(Records from a data collection)
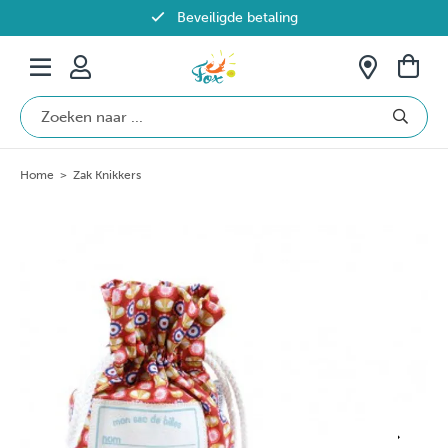
Beveiligde betaling
Gratis verzending vanaf €69 in België
Home
>
Zak Knikkers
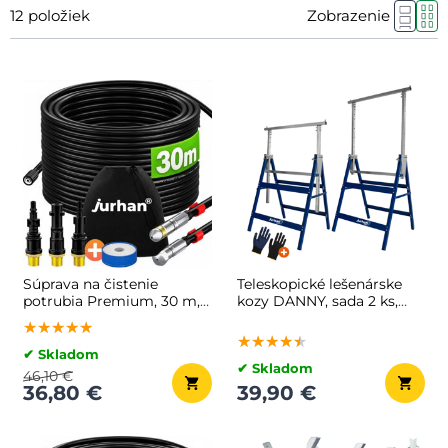
12
položiek
Zobrazenie
Súprava na čistenie
Teleskopické lešenárske
potrubia Premium, 30 m,
kozy DANNY, sada 2 ks,
čierna
max. 200 kg, 69x57x81-
★★★★★
★★★★★
★★★★★
130cm, strieborná/modrá
★★★★★
★★★★★
★★★★★
✔ Skladom
✔ Skladom
46,10 €
36,80 €
39,90 €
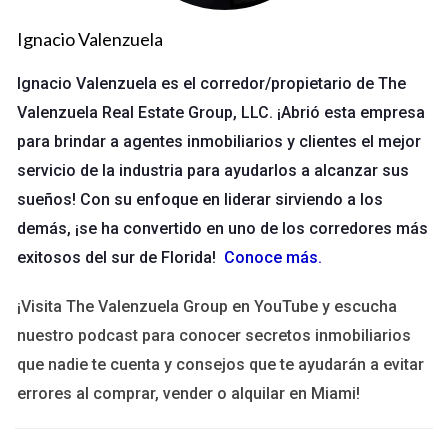
mercado, tiene la obligación legal de revelar ciertos aspectos
que podrían afectar la decisión del comprador. Esto incluye
Ignacio Valenzuela
problemas estructurales, daños ambientales, o cualquier otro
Ignacio Valenzuela es el corredor/propietario de The
defecto significativo que pueda influir en el valor o
Valenzuela Real Estate Group, LLC. ¡Abrió esta empresa
habitabilidad de la propiedad.
para brindar a agentes inmobiliarios y clientes el mejor
Divulgación Obligatoria
servicio de la industria para ayudarlos a alcanzar sus
La divulgación obligatoria varía según la jurisdicción, pero
sueños! Con su enfoque en liderar sirviendo a los
generalmente incluye:
demás, ¡se ha convertido en uno de los corredores más
exitosos del sur de Florida!
Conoce más
.
Problemas estructurales o de plomería.
Historial de plagas o infestaciones.
¡Visita The Valenzuela Group en YouTube y escucha
Condiciones ambientales adversas.
nuestro podcast para conocer secretos inmobiliarios
Cualquier litigio pendiente relacionado con la propiedad.
que nadie te cuenta y consejos que te ayudarán a evitar
Es esencial que los vendedores sean transparentes en cuanto
errores al comprar, vender o alquilar en Miami!
a estos aspectos; al omitir información relevante, pueden
enfrentarse a consecuencias legales significativas.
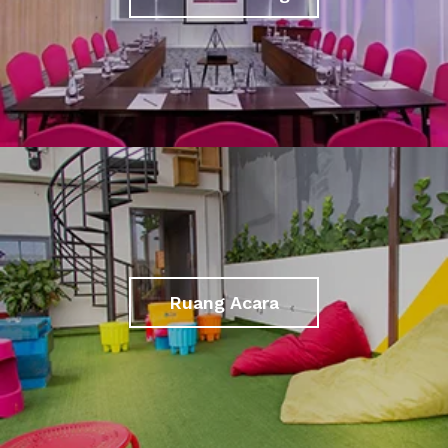
Ruang Acara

:: Task to complete ::
Above this instruction are the records; retype exactly the lines from the one containing "sueños! Con su" up to and including the one containing "Cualquier litigio pendiente".

:: Answer ::
sueños! Con su enfoque en liderar sirviendo a los
generalmente incluye:
demás, ¡se ha convertido en uno de los corredores más
exitosos del sur de Florida!
Conoce más
.
Problemas estructurales o de plomería.
Historial de plagas o infestaciones.
¡Visita The Valenzuela Group en YouTube y escucha
Condiciones ambientales adversas.
nuestro podcast para conocer secretos inmobiliarios
Cualquier litigio pendiente relacionado con la propiedad.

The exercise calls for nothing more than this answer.